After a cruelly ironic registration process that forced me to fork over my personal data in order to access my personal data, Acxiom’s abouthedata.com fared slightly better. It correctly identified me as male and provided some correct generalities such as the killer insight that I’ve purchased apparel and food. Does that really feel like it is worth the $2.3B IPG just shelled out for it?

So how did we come to accept the validity of flawed data? First, venture capitalists poured money into third-party data startups, “proving” that the data was legit. Then large companies allocated budgets to ad tech, “proving” it was effective. Finally, big marketing clouds like Oracle and Salesforce went shopping, “proving” that the obscure periphery of our internet history data is worth hundreds of millions of dollars. But what if large sectors of the data industry have grown without their theses being fundamentally validated?
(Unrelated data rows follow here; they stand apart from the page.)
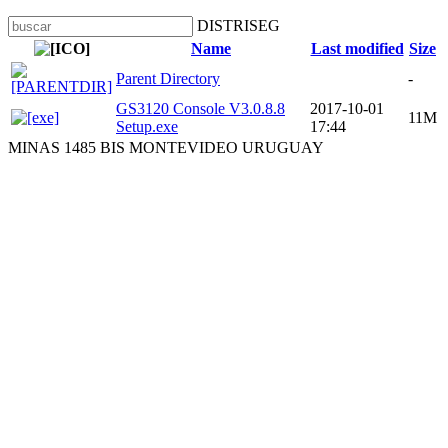
DISTRISEG
Name
Last modified
Size
Parent Directory
-
GS3120 Console V3.0.8.8
2017-10-01
11M
Setup.exe
17:44
MINAS 1485 BIS MONTEVIDEO URUGUAY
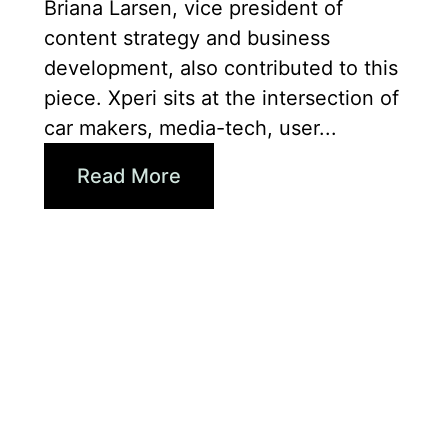
Briana Larsen, vice president of
content strategy and business
development, also contributed to this
piece. Xperi sits at the intersection of
car makers, media-tech, user...
Read More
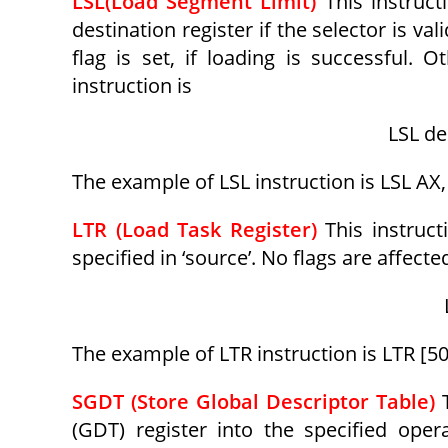
LSL(Load Segment Limit)
This instruct
destination register if the selector is val
flag is set, if loading is successful. 
instruction is
LSL de
The example of LSL instruction is LSL AX, 
LTR (Load Task Register)
This instruct
specified in ‘source’. No flags are affecte
The example of LTR instruction is LTR [5
SGDT (Store Global Descriptor Table)
(GDT) register into the specified ope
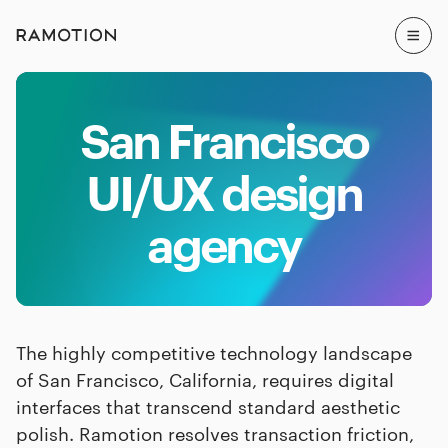
San Francisco
UI/UX design
agency
The highly competitive technology landscape
of San Francisco, California, requires digital
interfaces that transcend standard aesthetic
polish. Ramotion resolves transaction friction,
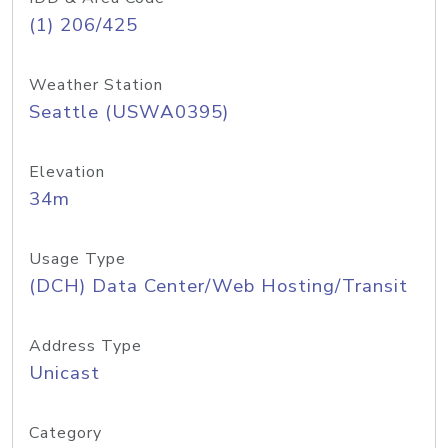
(1) 206/425
Weather Station
Seattle (USWA0395)
Elevation
34m
Usage Type
(DCH) Data Center/Web Hosting/Transit
Address Type
Unicast
Category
Of course, there is one company that understands the superfluousness of all this data. And surprise, it’s Amazon. To Amazon, you are what you buy. Nothing more, nothing less. The kind of data collected by Cambridge Analytica is fundamentally meaningless to Amazon because it is less powerful than their own data they can provide to advertisers on shoppers. As Amazon prepares to eclipse $10B in ad revenue this year, the direct correlation of Amazon’s data to what we buy is why Sorell lost the most sleep over their market entry.

In a macro sense, the totality of this data mining fundamentally can’t match the simple power of contextual targeting that powers Google and Amazon. And Amazon’s targeting is probably more powerful in the long-term. At the end of the day, you telling an advertiser what you are looking for is still a hell of a lot more accurate than the best artificially intelligent guess.


The cruel irony here is that the current ineptitude of data providers actually protects the privacy of many internet users. Digitally savvy consumers overwhelm ad tech algorithms with so many data points that they become impossible for data brokers to distill in any meaningful way. This “unknown” audience becomes less valuable to advertisers and enjoys a superior internet experience with their privacy intact.

This is the hallmark of a broken market. Advertising is effectively supposed to be a tax that we all pay to enjoy free services that have no business being free. But currently, the externality of digital advertising is being disproportionately picked up by the subset of individuals that firms like Oracle and Acxiom can caricature.

This alone should inspire deeper soul-searching in the industry- consumers deserve a more evenly distributed digital future. Alongside a genuine respect for privacy, we need an unwavering commitment to accuracy from our data wardens.